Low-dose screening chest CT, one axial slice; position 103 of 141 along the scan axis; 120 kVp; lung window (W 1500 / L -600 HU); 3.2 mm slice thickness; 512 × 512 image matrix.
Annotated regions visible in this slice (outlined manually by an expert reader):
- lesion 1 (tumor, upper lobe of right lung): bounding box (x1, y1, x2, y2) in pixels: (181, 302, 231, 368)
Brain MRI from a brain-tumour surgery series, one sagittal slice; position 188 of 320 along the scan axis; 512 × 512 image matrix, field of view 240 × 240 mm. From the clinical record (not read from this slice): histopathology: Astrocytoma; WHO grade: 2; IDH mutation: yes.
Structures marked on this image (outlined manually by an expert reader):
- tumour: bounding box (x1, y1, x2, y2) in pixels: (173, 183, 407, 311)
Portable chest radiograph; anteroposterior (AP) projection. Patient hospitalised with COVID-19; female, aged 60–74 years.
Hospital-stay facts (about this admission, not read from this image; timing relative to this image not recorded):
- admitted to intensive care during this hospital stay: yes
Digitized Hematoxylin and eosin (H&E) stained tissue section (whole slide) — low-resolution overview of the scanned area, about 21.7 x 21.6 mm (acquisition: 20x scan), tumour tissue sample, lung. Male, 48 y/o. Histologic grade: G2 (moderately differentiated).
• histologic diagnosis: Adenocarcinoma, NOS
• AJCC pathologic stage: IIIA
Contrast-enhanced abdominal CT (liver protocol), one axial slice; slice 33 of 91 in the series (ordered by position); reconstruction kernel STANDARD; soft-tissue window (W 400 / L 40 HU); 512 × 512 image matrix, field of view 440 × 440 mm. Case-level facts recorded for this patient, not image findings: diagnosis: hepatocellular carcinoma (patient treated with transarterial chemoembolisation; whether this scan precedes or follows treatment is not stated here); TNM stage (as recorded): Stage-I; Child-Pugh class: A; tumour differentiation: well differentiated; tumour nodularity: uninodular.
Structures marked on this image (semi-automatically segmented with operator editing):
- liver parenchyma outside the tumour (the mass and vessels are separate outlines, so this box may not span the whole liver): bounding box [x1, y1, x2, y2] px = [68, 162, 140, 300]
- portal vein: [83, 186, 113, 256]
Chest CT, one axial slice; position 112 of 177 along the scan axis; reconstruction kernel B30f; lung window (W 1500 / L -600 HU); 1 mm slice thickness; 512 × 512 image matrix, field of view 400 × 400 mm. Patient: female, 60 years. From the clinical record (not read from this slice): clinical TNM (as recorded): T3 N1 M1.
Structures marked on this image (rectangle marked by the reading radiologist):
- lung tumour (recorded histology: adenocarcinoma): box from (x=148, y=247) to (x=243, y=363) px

###

### Problem details
Your reply should be every line of the material, transcribed exactly.

### Task response
Low-dose screening chest CT, one axial slice; position 103 of 141 along the scan axis; 120 kVp; lung window (W 1500 / L -600 HU); 3.2 mm slice thickness; 512 × 512 image matrix.
Annotated regions visible in this slice (outlined manually by an expert reader):
- lesion 1 (tumor, upper lobe of right lung): bounding box (x1, y1, x2, y2) in pixels: (181, 302, 231, 368)
Brain MRI from a brain-tumour surgery series, one sagittal slice; position 188 of 320 along the scan axis; 512 × 512 image matrix, field of view 240 × 240 mm. From the clinical record (not read from this slice): histopathology: Astrocytoma; WHO grade: 2; IDH mutation: yes.
Structures marked on this image (outlined manually by an expert reader):
- tumour: bounding box (x1, y1, x2, y2) in pixels: (173, 183, 407, 311)
Portable chest radiograph; anteroposterior (AP) projection. Patient hospitalised with COVID-19; female, aged 60–74 years.
Hospital-stay facts (about this admission, not read from this image; timing relative to this image not recorded):
- admitted to intensive care during this hospital stay: yes
Digitized Hematoxylin and eosin (H&E) stained tissue section (whole slide) — low-resolution overview of the scanned area, about 21.7 x 21.6 mm (acquisition: 20x scan), tumour tissue sample, lung. Male, 48 y/o. Histologic grade: G2 (moderately differentiated).
• histologic diagnosis: Adenocarcinoma, NOS
• AJCC pathologic stage: IIIA
Contrast-enhanced abdominal CT (liver protocol), one axial slice; slice 33 of 91 in the series (ordered by position); reconstruction kernel STANDARD; soft-tissue window (W 400 / L 40 HU); 512 × 512 image matrix, field of view 440 × 440 mm. Case-level facts recorded for this patient, not image findings: diagnosis: hepatocellular carcinoma (patient treated with transarterial chemoembolisation; whether this scan precedes or follows treatment is not stated here); TNM stage (as recorded): Stage-I; Child-Pugh class: A; tumour differentiation: well differentiated; tumour nodularity: uninodular.
Structures marked on this image (semi-automatically segmented with operator editing):
- liver parenchyma outside the tumour (the mass and vessels are separate outlines, so this box may not span the whole liver): bounding box [x1, y1, x2, y2] px = [68, 162, 140, 300]
- portal vein: [83, 186, 113, 256]
Chest CT, one axial slice; position 112 of 177 along the scan axis; reconstruction kernel B30f; lung window (W 1500 / L -600 HU); 1 mm slice thickness; 512 × 512 image matrix, field of view 400 × 400 mm. Patient: female, 60 years. From the clinical record (not read from this slice): clinical TNM (as recorded): T3 N1 M1.
Structures marked on this image (rectangle marked by the reading radiologist):
- lung tumour (recorded histology: adenocarcinoma): box from (x=148, y=247) to (x=243, y=363) px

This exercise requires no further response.